Furthermore, our analysis focused on standard classification metrics without addressing model interpretability, calibration curves, or decision threshold optimization—factors increasingly relevant in clinical decision support systems. Future research should include these aspects and evaluate performance on external, multi-center, and multi-ethnic datasets to assess generalizability across real-world contexts and diverse clinical settings.
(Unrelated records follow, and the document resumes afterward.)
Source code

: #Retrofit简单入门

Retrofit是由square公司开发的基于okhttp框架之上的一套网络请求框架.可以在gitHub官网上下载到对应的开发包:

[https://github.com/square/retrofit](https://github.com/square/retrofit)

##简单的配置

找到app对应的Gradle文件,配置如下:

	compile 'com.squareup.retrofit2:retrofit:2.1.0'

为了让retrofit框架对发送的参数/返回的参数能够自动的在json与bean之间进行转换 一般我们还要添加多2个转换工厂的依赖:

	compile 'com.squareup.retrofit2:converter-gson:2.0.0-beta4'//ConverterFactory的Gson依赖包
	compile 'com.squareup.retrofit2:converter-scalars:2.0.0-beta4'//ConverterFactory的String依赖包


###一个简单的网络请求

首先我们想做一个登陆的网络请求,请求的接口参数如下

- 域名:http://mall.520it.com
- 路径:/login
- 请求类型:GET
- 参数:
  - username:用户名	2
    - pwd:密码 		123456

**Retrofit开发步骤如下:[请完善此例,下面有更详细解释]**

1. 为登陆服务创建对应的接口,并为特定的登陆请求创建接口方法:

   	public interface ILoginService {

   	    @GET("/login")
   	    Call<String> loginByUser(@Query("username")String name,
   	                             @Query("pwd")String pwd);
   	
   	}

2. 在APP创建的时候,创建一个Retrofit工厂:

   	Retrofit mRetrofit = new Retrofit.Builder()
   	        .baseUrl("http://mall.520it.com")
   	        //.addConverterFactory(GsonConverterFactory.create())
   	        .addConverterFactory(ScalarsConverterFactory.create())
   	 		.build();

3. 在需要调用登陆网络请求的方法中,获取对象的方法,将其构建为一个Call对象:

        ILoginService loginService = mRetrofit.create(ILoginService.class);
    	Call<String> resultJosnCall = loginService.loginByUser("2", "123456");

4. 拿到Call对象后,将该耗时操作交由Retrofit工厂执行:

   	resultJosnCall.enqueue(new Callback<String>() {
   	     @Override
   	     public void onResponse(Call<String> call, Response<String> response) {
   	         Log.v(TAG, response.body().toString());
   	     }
In terms of architectural improvements, an important next step would be to repeat the experiment and compare the results using more recent versions of the YOLO algorithm beyond YOLOv8 and YOLOv11. Updated versions, such as YOLOv12 or future iterations, promise improvements in accuracy, efficiency, and generalization ability. These newer models are designed to process images faster and with greater precision, potentially enhancing the detection of subtle features—an essential aspect in clinical diagnostics. Furthermore, they typically incorporate advances in network architectures, optimization strategies, and improved handling of small objects or imbalanced datasets, which could address some of the current limitations observed. As computer vision continues to evolve, staying aligned with the latest developments is crucial for maximizing model performance and ensuring clinical applicability.
Future improvements could also involve evaluating model performance across different age groups, as age-related variations in myopia may affect the classification accuracy. Refining SER thresholds—particularly by including more cases near the −0.50 D cutoff and higher hyperopic values—could help the model better distinguish low myopia from hyperopia. Leveraging transfer learning from larger, diverse datasets may also enhance generalization and improve accuracy across broader populations. Finally, the integration of multimodal data—such as OCT images, visual fields, and clinical parameters—could further improve model performance by capturing complementary diagnostic information.
Furthermore, expanding the model’s detection and classification capabilities to include other fundus-visible eye diseases, such as glaucoma [
38,
39], would enhance its clinical value and broaden its applicability in ophthalmology. Training the algorithm with optic disc images from glaucomatous and non-glaucomatous patients may offer a smart and cheaper screening method than conventional OCT analysis. The optic disc, being a key retinal landmark, is readily captured and stored in a digital format, and its analysis can be facilitated by portable fundus cameras or smartphone-based devices [
40,
41]. These tools could benefit from the proposed approach, supporting clinicians with AI-assisted screening and diagnostic capabilities even in resource-limited settings.
In summary, while YOLOv8-l showed the highest overall accuracy, YOLOv11-l was a strong alternative with superior efficiency. Final model selection should therefore be guided by application-specific requirements: YOLOv11-l is ideal where speed and low-resource deployment are critical, whereas YOLOv8-l is preferred when diagnostic precision is the top priority.
In conclusion, this study provides preliminary evidence that YOLOv8 and YOLOv11 models may be able to classify optic disc images for myopia diagnosis, showing a potentially favorable balance between accuracy and efficiency. While YOLOv8-l appeared to perform best overall, YOLOv11-l could represent a promising option in resource-limited settings. However, these observations are based on a relatively small, single-center dataset and should therefore be interpreted with caution. Further research involving larger, more diverse and well-balanced cohorts, as well as thorough evaluations of model calibration, interpretability, and adaptability to real-world clinical workflows, will be essential before considering any practical implementations.